Chilean politician (born 1980)

Álvaro Jorge Carter Fernández (born 9 October 1980) is a Chilean politician who serves as deputy.

== Biography ==
He was born in Santiago, on 9 October 1980. He is the son of Jorge Carter Caneo and Gloria Fernández Cruz, and the brother of Rodolfo Carter, former mayor of the commune of La Florida.

He completed his primary and secondary education at Liceo Salesiano Camilo Ortúzar Montt, graduating in 1999.

He holds a degree in Industrial Design from Universidad Nacional Andrés Bello.

== Political career ==
In the 2017 parliamentary elections, he ran as a candidate for the Chamber of Deputies of Chile representing the 12th District—comprising the communes of La Florida, La Pintana, Pirque, Puente Alto, and San José de Maipo in the Metropolitan Region of Santiago—as an independent candidate affiliated with the Independent Democratic Union (UDI) within the Chile Vamos coalition. He was elected with 27,491 votes, corresponding to 7.88% of the valid votes cast.

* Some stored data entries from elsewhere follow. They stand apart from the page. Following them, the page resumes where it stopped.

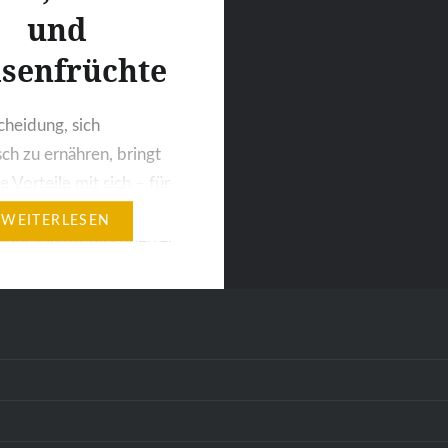
und
senfrüchte
cheidung, sich
sch zu ernähren, bringt
e Vorteile mit sich – für
ndheit, die Umwelt und
WEITERLESEN
ohl. Ein oft diskutierter
bei ist die ausreichende
ng mit Proteinen. Doch
rge: Die Pflanzenwelt
ahlreiche proteinreiche
ttel, die eine
gene Ernährung
tzen können. Besonders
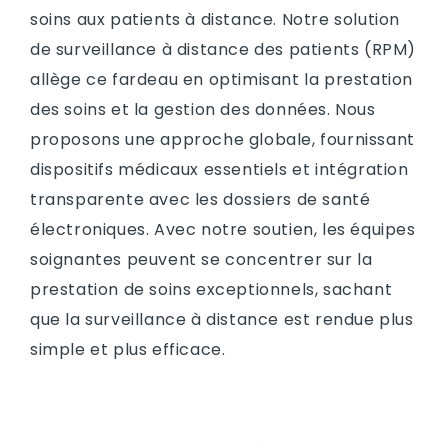
soins aux patients à distance. Notre solution
de surveillance à distance des patients (RPM)
allège ce fardeau en optimisant la prestation
des soins et la gestion des données. Nous
proposons une approche globale, fournissant
dispositifs médicaux essentiels et intégration
transparente avec les dossiers de santé
électroniques. Avec notre soutien, les équipes
soignantes peuvent se concentrer sur la
prestation de soins exceptionnels, sachant
que la surveillance à distance est rendue plus
simple et plus efficace.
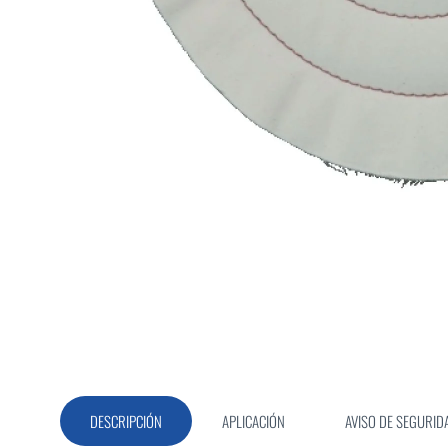
Saltar
al
comienzo
de
la
galería
de
imágenes
DESCRIPCIÓN
APLICACIÓN
AVISO DE SEGURID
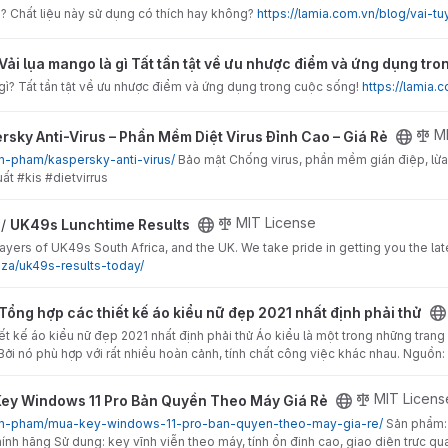
gì? Chất liệu này sử dụng có thích hay không?
https://lamia.com.vn/blog/vai-t
 Tất tần tật về ưu nhược điểm và ứng dụng trong cuộc sống project
Vải lụa mango là gì Tất tần tật về ưu nhược điểm và ứng dụng tr
 gì? Tất tần tật về ưu nhược điểm và ứng dụng trong cuộc sống!
https://lamia
s – Phần Mềm Diệt Virus Đỉnh Cao – Giá Rẻ project
M
rsky Anti-Virus – Phần Mềm Diệt Virus Đỉnh Cao – Giá Rẻ
an-pham/kaspersky-anti-virus/
Bảo mật Chống virus, phần mềm gián điệp, lừa
ất #kis #dietvirrus
sults project
MIT License
 /
UK49s Lunchtime Results
players of UK49s South Africa, and the UK. We take pride in getting you the l
o.za/uk49s-results-today/
kế áo kiểu nữ đẹp 2021 nhất định phải thử project
Tổng hợp các thiết kế áo kiểu nữ đẹp 2021 nhất định phải thử
ết kế áo kiểu nữ đẹp 2021 nhất định phải thử Áo kiểu là một trong những trang
Bởi nó phù hợp với rất nhiều hoàn cảnh, tính chất công việc khác nhau. Nguồn:
 Pro Bản Quyền Theo Máy Giá Rẻ project
MIT Licens
ey Windows 11 Pro Bản Quyền Theo Máy Giá Rẻ
/san-pham/mua-key-windows-11-pro-ban-quyen-theo-may-gia-re/
Sản phẩm:
nh hãng Sử dụng: key vĩnh viễn theo máy, tính ổn định cao, giao diện trực 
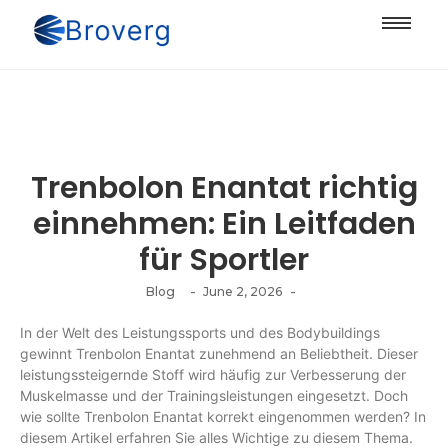
Trenbolon Enantat richtig
einnehmen: Ein Leitfaden
für Sportler
-
-
Blog
June 2, 2026
In der Welt des Leistungssports und des Bodybuildings
gewinnt Trenbolon Enantat zunehmend an Beliebtheit. Dieser
leistungssteigernde Stoff wird häufig zur Verbesserung der
Muskelmasse und der Trainingsleistungen eingesetzt. Doch
wie sollte Trenbolon Enantat korrekt eingenommen werden? In
diesem Artikel erfahren Sie alles Wichtige zu diesem Thema.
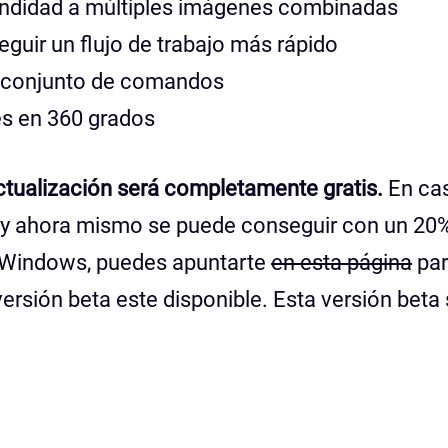
undidad a múltiples imágenes combinadas
guir un flujo de trabajo más rápido
n conjunto de comandos
s en 360 grados
actualización será completamente gratis.
En ca
s y ahora mismo se puede conseguir con un 20
a Windows, puedes apuntarte
en esta página
par
ersión beta este disponible. Esta versión beta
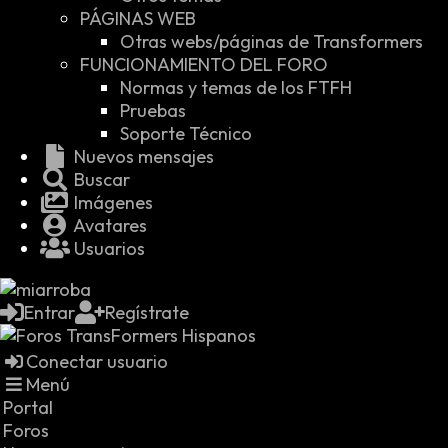
PÁGINAS WEB
Otras webs/páginas de Transformers
FUNCIONAMIENTO DEL FORO
Normas y temas de los FTFH
Pruebas
Soporte Técnico
Nuevos mensajes
Buscar
Imágenes
Avatares
Usuarios
Entrar
Regístrate
Conectar usuario
Menú
Portal
Foros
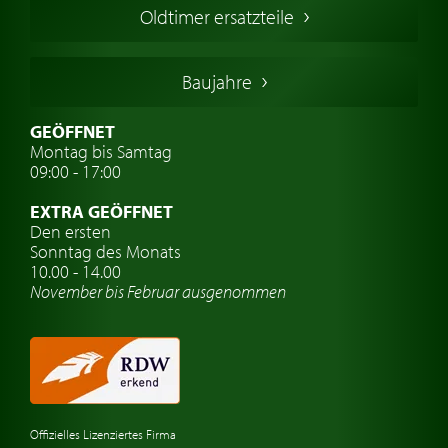
Oldtimer ersatzteile
Deutsche Oldtimer
Italienische Oldtimer
Baujahre
Schwedische Oldtimer
Oldtimer mit h-kennzeichen
GEÖFFNET
Montag bis Samtag
Auto Oldtimer Markt
09:00 - 17:00
Oldtimer Classic
EXTRA GEÖFFNET
Oldtimer-Versicherung
Den ersten
Sonntag des Monats
Oldtimer-Clubs
10.00 - 14.00
November bis Februar ausgenommen
Oldtimer-Reisen
Oldtimerwerkstatt
Automarken uhren
Offizielles Lizenziertes Firma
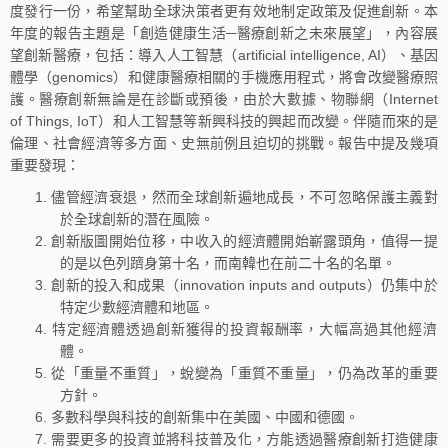
度發行一份，希望幫助全球決策者更有效地制定政策及促進創新。本
年度的報告主題是「創造健康生活─醫療創新之未來展望」，內容展
望創新醫療，包括：導入人工智慧（artificial intelligence, AI）、基因
體學（genomics）和健康醫療相關的手機應用程式，將會改變醫療照
護。醫療創新無論是在診斷或預後，由於大數據、物聯網（Internet
of Things, IoT）和人工智慧等新興科技的興起而改變。伴隨而來的是
倫理、社會經濟等多方面、史無前例且迫切的挑戰。報告中提及幾項
重要發現：
儘管經濟衰退，然而全球創新遍地成長，不可忽略保護主義對
於全球創新的潛在風險。
創新版圖開始位移，中收入的經濟體開始嶄露頭角，值得一提
的是以色列躋身第十名，而南韓也在前二十名的名單。
創新的投入和成果（innovation inputs and outputs）仍集中於
特定少數經濟體和地區。
特定經濟體透過創新獲得的投資報酬率，大幅高過其他經濟
體。
從「重量不重質」，蛻變為「重質不重量」，仍為改革的重要
方針。
多數科學與科技的創新集中在美國、中國和德國。
需要更多的投資並將科技普及化，方能透過醫療創新打造健康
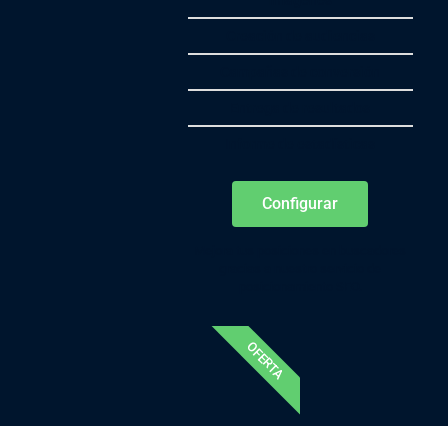
imágenes
Creación de audiencias
Campañas de conversión
Entrega de resultados
Informe de estadísticas
Configurar
Mejora tus posiciones en buscadores
gracias a nuestro servicio de
posicionamiento SEO.
OFERTA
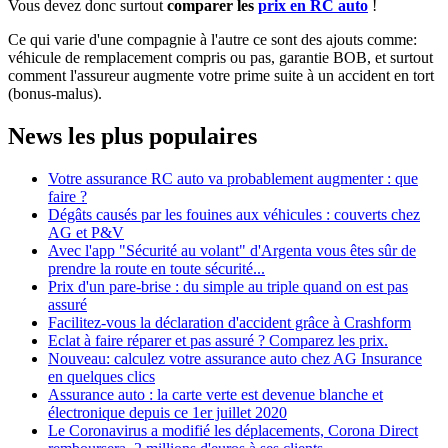
Vous devez donc surtout
comparer les
prix en RC auto
!
Ce qui varie d'une compagnie à l'autre ce sont des ajouts comme:
véhicule de remplacement compris ou pas, garantie BOB, et surtout
comment l'assureur augmente votre prime suite à un accident en tort
(bonus-malus).
News les plus populaires
Votre assurance RC auto va probablement augmenter : que
faire ?
Dégâts causés par les fouines aux véhicules : couverts chez
AG et P&V
Avec l'app "Sécurité au volant" d'Argenta vous êtes sûr de
prendre la route en toute sécurité...
Prix d'un pare-brise : du simple au triple quand on est pas
assuré
Facilitez-vous la déclaration d'accident grâce à Crashform
Eclat à faire réparer et pas assuré ? Comparez les prix.
Nouveau: calculez votre assurance auto chez AG Insurance
en quelques clics
Assurance auto : la carte verte est devenue blanche et
électronique depuis ce 1er juillet 2020
Le Coronavirus a modifié les déplacements, Corona Direct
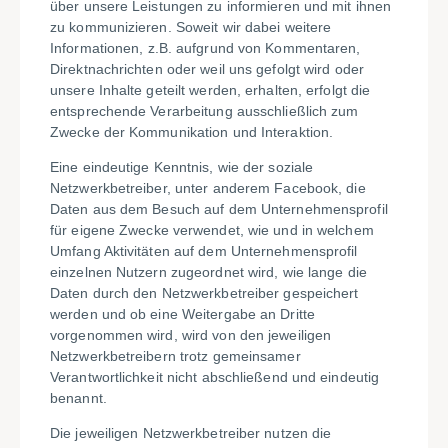
über unsere Leistungen zu informieren und mit ihnen
zu kommunizieren. Soweit wir dabei weitere
Informationen, z.B. aufgrund von Kommentaren,
Direktnachrichten oder weil uns gefolgt wird oder
unsere Inhalte geteilt werden, erhalten, erfolgt die
entsprechende Verarbeitung ausschließlich zum
Zwecke der Kommunikation und Interaktion.
Eine eindeutige Kenntnis, wie der soziale
Netzwerkbetreiber, unter anderem Facebook, die
Daten aus dem Besuch auf dem Unternehmensprofil
für eigene Zwecke verwendet, wie und in welchem
Umfang Aktivitäten auf dem Unternehmensprofil
einzelnen Nutzern zugeordnet wird, wie lange die
Daten durch den Netzwerkbetreiber gespeichert
werden und ob eine Weitergabe an Dritte
vorgenommen wird, wird von den jeweiligen
Netzwerkbetreibern trotz gemeinsamer
Verantwortlichkeit nicht abschließend und eindeutig
benannt.
Die jeweiligen Netzwerkbetreiber nutzen die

He was a member of the Independent Democratic Union until July 2020, when he resigned from the party after voting in favor of the bill authorizing the withdrawal of 10% of pension funds from the AFP system and being referred to the party’s Supreme Tribunal.

In August 2021, he ran for re-election in the 12th District. In November, he was re-elected as an independent candidate on a UDI list within the Chile Podemos Más coalition, obtaining 31,096 votes, corresponding to 7.93% of the valid votes cast.

Since March 2025, he has been a member of the Republican Party of Chile.